▶ EXERCISE DATA:
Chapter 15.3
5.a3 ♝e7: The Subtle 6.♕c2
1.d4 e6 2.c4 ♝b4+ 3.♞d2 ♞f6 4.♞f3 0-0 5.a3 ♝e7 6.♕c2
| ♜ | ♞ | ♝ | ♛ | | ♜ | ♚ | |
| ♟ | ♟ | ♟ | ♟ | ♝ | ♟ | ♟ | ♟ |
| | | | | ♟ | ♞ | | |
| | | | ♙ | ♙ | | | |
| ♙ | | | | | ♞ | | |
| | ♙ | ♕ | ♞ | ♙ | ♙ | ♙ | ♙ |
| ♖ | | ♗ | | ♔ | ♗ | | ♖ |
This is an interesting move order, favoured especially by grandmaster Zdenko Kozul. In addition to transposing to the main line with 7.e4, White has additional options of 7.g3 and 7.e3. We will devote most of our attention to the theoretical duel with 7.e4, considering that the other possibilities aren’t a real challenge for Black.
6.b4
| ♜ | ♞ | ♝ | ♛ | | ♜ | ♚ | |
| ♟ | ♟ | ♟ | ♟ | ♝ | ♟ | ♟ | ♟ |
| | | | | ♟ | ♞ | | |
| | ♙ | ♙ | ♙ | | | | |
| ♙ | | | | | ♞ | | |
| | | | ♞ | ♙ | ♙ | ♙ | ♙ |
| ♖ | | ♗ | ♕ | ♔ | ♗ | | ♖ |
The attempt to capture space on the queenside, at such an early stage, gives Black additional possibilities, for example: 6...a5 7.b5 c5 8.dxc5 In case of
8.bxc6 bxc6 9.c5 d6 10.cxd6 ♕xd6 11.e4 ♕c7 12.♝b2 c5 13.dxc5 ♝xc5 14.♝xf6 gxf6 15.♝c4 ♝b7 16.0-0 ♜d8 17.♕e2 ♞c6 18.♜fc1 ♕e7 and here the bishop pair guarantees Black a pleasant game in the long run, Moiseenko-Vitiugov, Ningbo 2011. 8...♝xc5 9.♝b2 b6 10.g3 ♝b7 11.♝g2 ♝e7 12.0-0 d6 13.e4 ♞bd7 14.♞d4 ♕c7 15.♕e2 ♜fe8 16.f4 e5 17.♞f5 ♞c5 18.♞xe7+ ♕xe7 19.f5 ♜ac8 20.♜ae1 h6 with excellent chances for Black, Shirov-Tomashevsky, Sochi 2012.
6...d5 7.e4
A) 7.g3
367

---

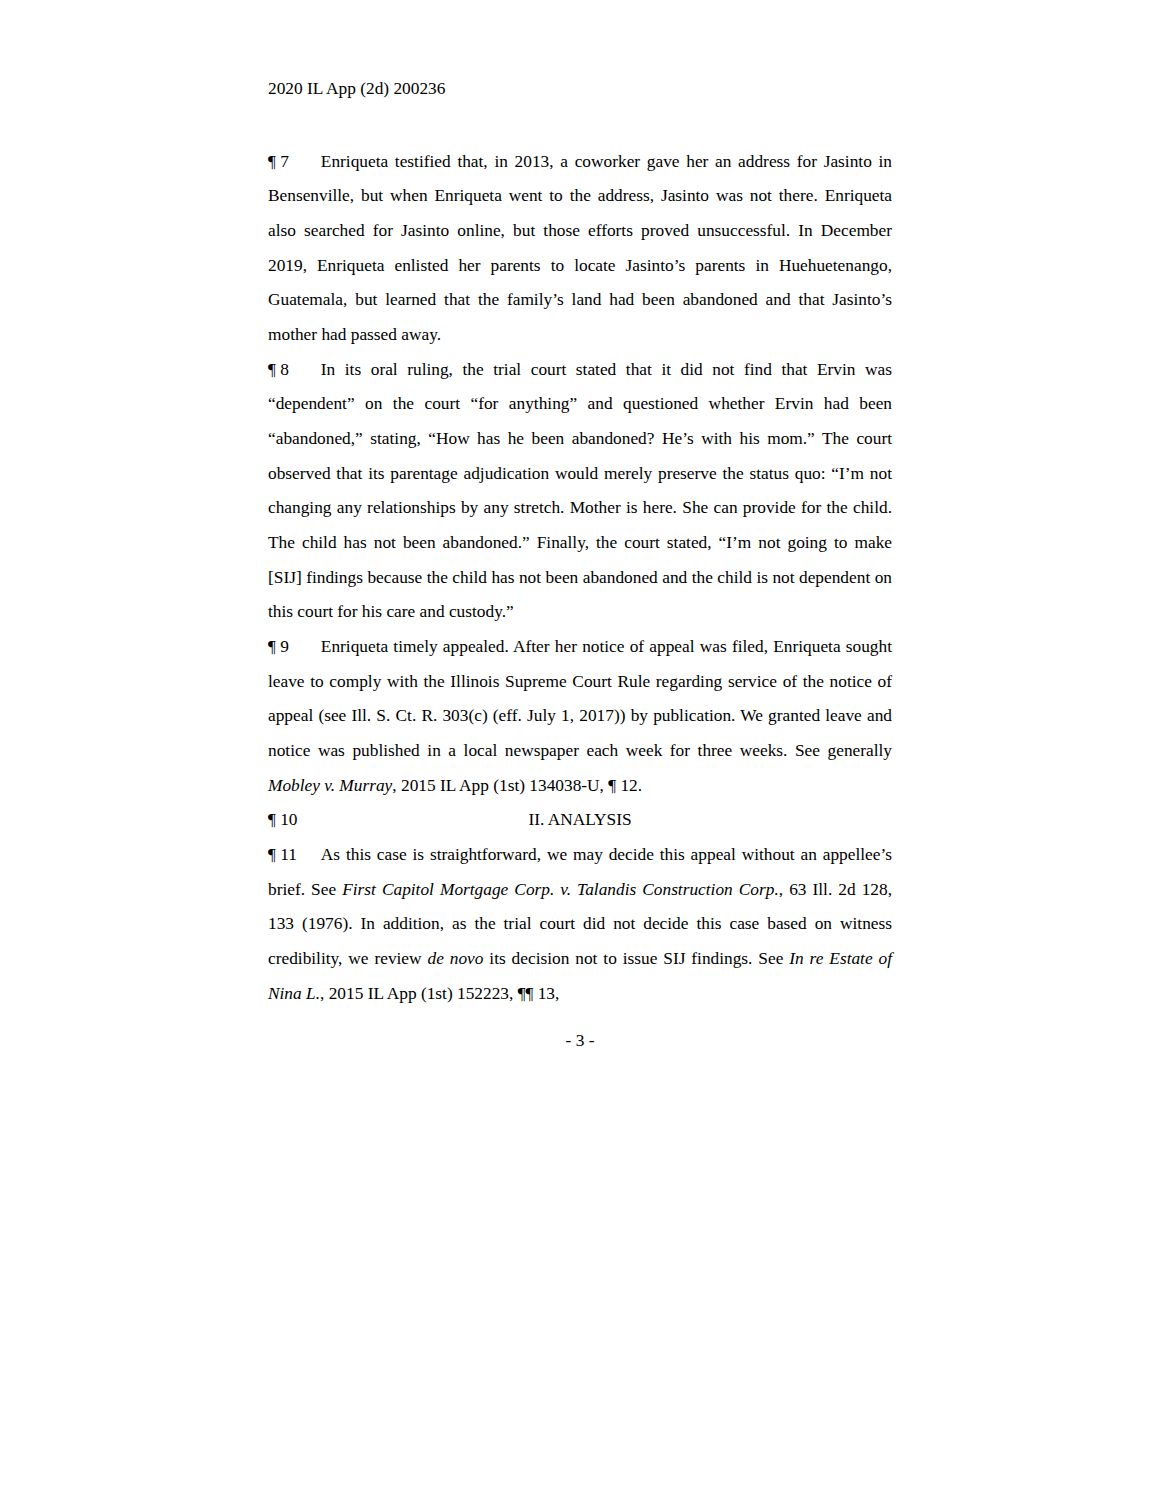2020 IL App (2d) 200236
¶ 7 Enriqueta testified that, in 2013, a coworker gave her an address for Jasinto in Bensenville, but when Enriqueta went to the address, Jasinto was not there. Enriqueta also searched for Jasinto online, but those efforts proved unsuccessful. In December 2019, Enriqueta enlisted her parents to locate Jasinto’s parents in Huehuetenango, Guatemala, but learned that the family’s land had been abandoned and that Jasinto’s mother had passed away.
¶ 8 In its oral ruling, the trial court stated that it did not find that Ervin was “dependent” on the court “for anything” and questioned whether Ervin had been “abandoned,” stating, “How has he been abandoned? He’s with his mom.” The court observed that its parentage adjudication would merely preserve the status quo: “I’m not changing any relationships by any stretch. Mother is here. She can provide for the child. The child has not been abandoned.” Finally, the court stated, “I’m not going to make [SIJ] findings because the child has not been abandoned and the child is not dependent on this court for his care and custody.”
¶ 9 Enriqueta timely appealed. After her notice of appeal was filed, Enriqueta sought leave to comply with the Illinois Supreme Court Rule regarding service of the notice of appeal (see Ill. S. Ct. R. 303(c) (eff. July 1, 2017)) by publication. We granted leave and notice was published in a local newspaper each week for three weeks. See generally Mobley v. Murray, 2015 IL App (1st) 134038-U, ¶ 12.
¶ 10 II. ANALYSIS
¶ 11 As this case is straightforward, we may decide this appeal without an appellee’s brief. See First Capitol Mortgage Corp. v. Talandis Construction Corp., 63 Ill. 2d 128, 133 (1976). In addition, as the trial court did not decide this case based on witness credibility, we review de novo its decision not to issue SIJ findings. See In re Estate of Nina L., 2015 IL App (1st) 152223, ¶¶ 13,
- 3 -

▶ WORK TO BE COMPLETED: Find each line of the data above that holds the word "case", then copy it.

▶ RESULT OF THIS EXERCISE:
The attempt to capture space on the queenside, at such an early stage, gives Black additional possibilities, for example: 6...a5 7.b5 c5 8.dxc5 In case of
¶ 11 As this case is straightforward, we may decide this appeal without an appellee’s brief. See First Capitol Mortgage Corp. v. Talandis Construction Corp., 63 Ill. 2d 128, 133 (1976). In addition, as the trial court did not decide this case based on witness credibility, we review de novo its decision not to issue SIJ findings. See In re Estate of Nina L., 2015 IL App (1st) 152223, ¶¶ 13,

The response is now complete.